Frank "Mr. Zero" Brimsek
Brimsek earned his nickname as a Boston Bruins rookie in 1938-39 by posting scoreless streaks of 231 minutes 54 seconds and 220 minutes 24 seconds en route to 10 shutouts and the Stanley Cup. Brimsek twice led the league in shutouts and won two Vezina trophies during his 10-year career.
Gordie "Mr. Hockey" Howe
When you play for three decades, until the age of 51, and become the NHL's all-time scorer (since topped by Wayne Gretzky) as well as a revered icon, it's not surprising that you come to personify your sport. And Howe was hockey: tough, fearless and skilled. The combination of a goal, an assist and a fight in one game is fittingly called "a Gordie Howe hat trick."

Problem details » Carry on the passage about hockey players' nicknames above, starting after its last sentence.

Given records »
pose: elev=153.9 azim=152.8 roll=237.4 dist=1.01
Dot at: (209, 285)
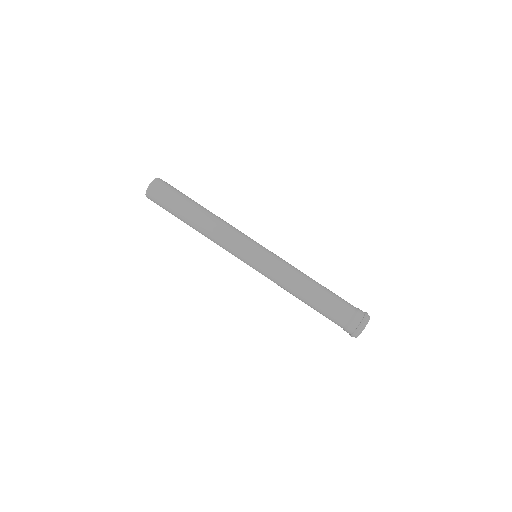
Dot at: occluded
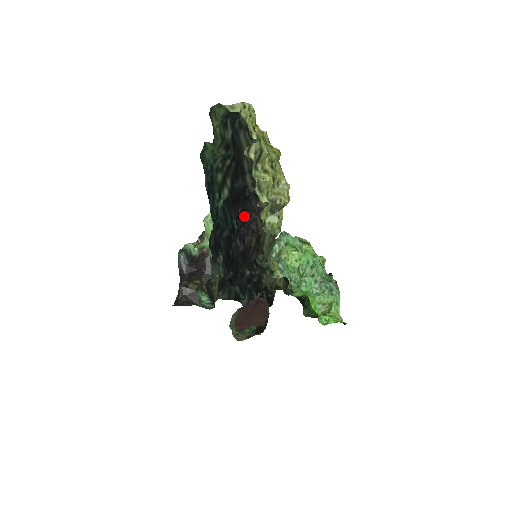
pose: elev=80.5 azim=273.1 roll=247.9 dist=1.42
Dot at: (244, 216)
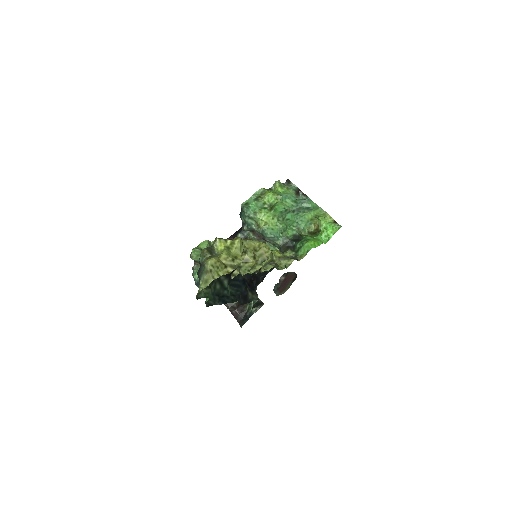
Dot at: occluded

...

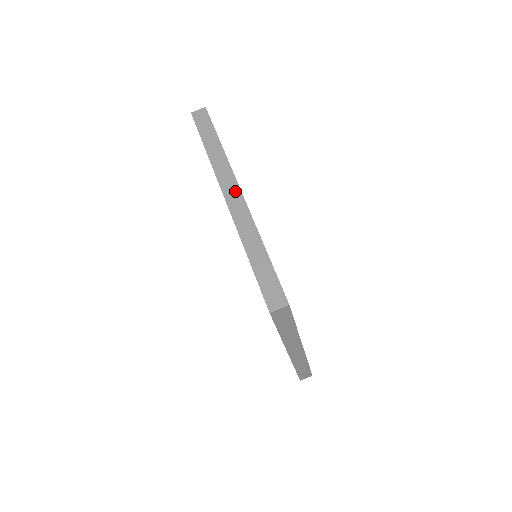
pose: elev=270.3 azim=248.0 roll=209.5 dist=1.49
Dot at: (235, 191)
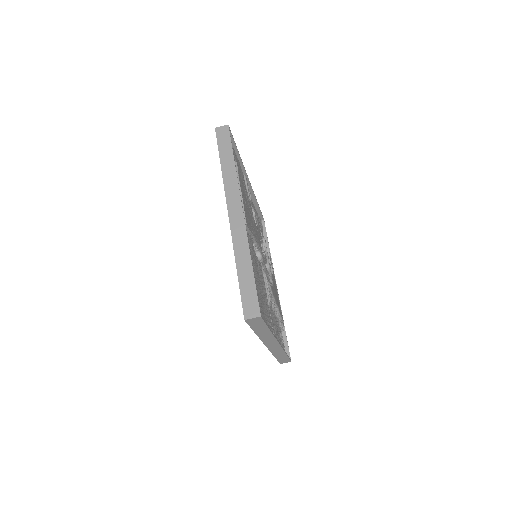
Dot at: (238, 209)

Exercise result »
Yvon "Roadrunner" Cournoyer
The small but blazing fast Cournoyer has said his nickname stuck after an SI writer referred to him in print as the "Montreal Roadrunner." The right-winger, who had a love for fast cars, was a flashy, reliable goal-scorer who topped 20 for 12 straight seasons and won 10 Stanley Cups during his 15-year career (1964-78).
Ken "Wolfman" Morrow
The lanky defenseman who joined the Islanders straight from the 1980 U.S. Olympic Team's miracle at Lake Placid earned his moniker for the bushy beard that made him resemble Lon Chaney, Jr.'s famous lupine menace. Not a particularly vicious or physical blueliner, Morrow's steadiness and skill made him a fixture on four Stanley Cup championship teams (1980-83).
Curtis "Cujo" Joseph
The nickname is a simple combination of the first two letters of the goalie's first name and the first two from his last name, but it took on more menacing overtones thanks to Stephen King's novel Cujo, about a deadly, rabid Saint Bernard. Hockey's Cujo has played for seven NHL teams since 1989.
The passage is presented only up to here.